Cuando esta amenaza es inminente emite un aviso de huracán para un área más
reducida y especifica de la costa. Los meteorólogos tratan de dar el aviso con
por lo menos 24 horas de anticipación, pero a veces sólo se pueden dar con 12
horas o menos.
Cuando hay un aviso, las personas deben tomar medidas de
acción inmediata. Modelos de computadora avanzada han ayudado a mejorar los
pronósticos de huracanes pero se espera que sigan mejorando.
Los huracanes se mueven en la atmósfera de la misma manera que las tablas de madera
fluyen en los ríos. Nosotros tenemos ríos en la atmósfera pero la diferencia entre los ríos de la
tierra y los de la atmósfera es que en
la atmósfera los ríos no tienen orilla
por lo tanto los ríos se mueven.
Debido a la gran incertidumbre que existe en los pronósticos
el tiempo que se necesita para emitir un aviso y el área tan pequeña que será
afectada mucha más personas de lo que parecería ser necesaria van a ser
desalojadas al final de un huracán.
Muchas personas dicen que con todos los satélites que
tenemos ahí arriba deberíamos hacer un buen trabajo. Todas las noches las personas
ven los satélites y le damos color. El mito dice que con todos esos
instrumentos debemos hacer un buen trabajo observando, pero los satélites nos
dicen lo que está ocurriendo ahora, no hacen los pronósticos.
Los meteorólogos hacen todo lo posible por delinear cuales
son los daños asociados a huracanes y cuándo y dónde van a azotar, pero es
cuestión de cada individuo y comunidad el tener planes de acción preparados
para cada zona vulnerable a los huracanes y es cuestión de cada individuo y
comunidad llevar a cabo esos planes cuando se emiten estos avisos de huracán.
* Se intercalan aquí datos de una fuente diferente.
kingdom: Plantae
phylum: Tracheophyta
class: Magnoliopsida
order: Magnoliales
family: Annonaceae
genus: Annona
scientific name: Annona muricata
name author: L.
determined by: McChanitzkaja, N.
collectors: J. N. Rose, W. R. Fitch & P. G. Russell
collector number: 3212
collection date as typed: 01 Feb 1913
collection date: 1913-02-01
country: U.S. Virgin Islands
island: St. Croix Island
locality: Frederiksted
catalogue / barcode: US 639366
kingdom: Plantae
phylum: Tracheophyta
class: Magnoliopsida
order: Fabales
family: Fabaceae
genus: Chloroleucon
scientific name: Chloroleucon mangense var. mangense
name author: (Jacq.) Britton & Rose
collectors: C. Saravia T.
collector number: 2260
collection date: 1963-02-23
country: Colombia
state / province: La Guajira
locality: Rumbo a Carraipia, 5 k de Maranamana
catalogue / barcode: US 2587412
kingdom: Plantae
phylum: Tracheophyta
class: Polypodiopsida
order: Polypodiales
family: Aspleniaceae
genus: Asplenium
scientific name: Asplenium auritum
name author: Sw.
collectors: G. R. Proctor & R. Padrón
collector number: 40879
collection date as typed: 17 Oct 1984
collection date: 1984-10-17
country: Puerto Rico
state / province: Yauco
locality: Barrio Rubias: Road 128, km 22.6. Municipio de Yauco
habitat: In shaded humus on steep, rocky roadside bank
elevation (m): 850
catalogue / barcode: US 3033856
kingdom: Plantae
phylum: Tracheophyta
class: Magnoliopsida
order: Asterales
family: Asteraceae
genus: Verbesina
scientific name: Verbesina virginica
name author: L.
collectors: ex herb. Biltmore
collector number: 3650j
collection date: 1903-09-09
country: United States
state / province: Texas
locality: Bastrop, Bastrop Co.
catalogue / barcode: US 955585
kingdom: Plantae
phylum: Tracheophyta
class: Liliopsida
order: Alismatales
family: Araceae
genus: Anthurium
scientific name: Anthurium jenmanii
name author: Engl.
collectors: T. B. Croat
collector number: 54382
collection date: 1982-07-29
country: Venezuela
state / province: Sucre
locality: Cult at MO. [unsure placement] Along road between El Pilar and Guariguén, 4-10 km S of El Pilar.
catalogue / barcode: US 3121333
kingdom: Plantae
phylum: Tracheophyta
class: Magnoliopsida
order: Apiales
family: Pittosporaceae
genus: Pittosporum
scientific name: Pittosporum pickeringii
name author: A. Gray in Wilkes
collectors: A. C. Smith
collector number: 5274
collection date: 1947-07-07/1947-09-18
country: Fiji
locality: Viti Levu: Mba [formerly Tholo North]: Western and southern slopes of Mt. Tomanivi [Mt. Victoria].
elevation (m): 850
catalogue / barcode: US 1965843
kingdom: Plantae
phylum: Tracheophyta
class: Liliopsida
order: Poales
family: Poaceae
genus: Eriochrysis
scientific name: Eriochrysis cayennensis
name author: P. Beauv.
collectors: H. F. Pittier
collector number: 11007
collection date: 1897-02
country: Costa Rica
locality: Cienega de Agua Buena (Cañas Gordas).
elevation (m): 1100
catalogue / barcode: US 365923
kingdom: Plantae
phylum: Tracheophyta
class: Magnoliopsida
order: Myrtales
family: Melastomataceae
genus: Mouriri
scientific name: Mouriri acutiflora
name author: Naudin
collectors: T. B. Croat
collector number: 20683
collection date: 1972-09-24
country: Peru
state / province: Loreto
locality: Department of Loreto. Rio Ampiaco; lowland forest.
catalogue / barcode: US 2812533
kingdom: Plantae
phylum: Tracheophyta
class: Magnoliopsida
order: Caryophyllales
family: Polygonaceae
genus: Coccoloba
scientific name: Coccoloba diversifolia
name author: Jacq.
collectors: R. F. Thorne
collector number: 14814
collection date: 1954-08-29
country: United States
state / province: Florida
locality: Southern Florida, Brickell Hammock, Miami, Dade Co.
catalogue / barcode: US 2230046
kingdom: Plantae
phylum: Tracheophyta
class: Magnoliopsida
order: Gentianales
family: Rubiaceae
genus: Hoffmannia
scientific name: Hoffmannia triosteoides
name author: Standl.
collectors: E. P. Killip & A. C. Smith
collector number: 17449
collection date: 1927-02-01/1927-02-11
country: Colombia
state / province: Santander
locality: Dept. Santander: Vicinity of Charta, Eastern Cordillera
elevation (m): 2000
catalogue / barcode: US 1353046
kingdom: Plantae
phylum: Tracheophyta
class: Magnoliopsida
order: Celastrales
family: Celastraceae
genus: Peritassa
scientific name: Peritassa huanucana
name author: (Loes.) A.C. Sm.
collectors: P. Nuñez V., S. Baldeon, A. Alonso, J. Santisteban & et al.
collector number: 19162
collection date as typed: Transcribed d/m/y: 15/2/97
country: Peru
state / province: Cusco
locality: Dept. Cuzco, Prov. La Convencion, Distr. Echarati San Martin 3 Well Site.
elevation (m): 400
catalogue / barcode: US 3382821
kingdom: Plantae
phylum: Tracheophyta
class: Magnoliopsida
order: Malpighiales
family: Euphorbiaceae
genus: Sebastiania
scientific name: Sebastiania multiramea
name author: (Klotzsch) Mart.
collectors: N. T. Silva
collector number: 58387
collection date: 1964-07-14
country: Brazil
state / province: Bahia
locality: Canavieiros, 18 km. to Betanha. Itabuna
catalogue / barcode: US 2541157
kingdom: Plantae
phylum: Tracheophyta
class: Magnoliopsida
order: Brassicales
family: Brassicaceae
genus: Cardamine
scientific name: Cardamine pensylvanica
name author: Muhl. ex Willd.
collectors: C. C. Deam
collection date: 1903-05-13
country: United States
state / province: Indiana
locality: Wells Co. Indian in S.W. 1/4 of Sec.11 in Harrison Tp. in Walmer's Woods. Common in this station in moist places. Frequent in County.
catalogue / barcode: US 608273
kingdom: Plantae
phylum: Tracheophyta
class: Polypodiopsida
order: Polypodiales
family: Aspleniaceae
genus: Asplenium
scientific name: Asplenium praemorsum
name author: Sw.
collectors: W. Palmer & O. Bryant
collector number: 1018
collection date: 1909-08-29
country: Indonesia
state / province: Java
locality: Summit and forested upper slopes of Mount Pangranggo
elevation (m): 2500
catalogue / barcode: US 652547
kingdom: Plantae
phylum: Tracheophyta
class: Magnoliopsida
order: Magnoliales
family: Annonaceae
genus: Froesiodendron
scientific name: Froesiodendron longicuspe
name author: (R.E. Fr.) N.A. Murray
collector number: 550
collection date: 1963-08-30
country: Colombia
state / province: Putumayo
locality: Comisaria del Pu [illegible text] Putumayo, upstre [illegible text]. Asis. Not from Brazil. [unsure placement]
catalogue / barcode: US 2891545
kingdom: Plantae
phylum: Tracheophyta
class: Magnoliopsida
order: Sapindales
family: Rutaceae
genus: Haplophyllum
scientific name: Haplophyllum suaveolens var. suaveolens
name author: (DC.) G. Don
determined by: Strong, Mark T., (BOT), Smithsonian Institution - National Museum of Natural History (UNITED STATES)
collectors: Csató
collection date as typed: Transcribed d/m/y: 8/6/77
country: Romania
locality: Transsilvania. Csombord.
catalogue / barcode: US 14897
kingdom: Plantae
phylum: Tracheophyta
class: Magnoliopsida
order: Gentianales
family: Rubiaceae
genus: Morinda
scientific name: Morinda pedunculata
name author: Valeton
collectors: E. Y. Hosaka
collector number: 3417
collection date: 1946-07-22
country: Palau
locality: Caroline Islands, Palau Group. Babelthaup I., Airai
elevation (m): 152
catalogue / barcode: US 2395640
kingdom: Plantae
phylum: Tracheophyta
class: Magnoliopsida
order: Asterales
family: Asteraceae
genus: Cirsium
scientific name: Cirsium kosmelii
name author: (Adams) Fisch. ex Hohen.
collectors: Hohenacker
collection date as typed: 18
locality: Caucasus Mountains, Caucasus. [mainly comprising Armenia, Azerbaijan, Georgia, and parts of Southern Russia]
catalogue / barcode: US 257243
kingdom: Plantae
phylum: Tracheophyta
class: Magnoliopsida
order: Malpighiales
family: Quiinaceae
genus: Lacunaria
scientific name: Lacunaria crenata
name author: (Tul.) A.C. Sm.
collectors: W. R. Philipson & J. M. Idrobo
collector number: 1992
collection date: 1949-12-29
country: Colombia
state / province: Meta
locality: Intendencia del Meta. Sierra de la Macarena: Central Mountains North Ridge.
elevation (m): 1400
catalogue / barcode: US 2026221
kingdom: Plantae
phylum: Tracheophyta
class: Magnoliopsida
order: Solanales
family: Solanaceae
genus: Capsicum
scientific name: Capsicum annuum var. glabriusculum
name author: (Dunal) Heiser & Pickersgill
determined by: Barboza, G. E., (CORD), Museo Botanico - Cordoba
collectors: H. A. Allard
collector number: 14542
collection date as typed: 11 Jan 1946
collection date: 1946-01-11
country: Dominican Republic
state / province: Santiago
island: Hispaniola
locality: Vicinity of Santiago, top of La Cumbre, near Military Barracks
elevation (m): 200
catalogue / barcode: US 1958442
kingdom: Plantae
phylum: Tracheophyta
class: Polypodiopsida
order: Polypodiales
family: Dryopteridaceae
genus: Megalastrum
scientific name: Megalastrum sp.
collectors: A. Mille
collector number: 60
Yo no soy opuesto al desarrollo de las zonas costeras, lo
que si no queremos que estas se conviertan en trampas mortales y eso es lo que
parece que está haciendo. Hay muchas personas que viven en áreas bajas y en
islas alejadas que no van a tener mucho tiempo para desalojar desde que se
emite el aviso.
Los huracanes son parte de la naturaleza, ayudan a
distribuir el calor de la tierra y en ocasiones llevan lluvia a áreas. Son las
personas las que se han mudado cerca de playas y ríos donde se han nivelado
terrenos, es nuestro amor por la playa y el rio lo que ha agravado el problema
de los huracanes y que no ha resuelto con construir muros de contención ya que
podemos controlar los huracanes lo mejor es aprender a vivir con la amenaza.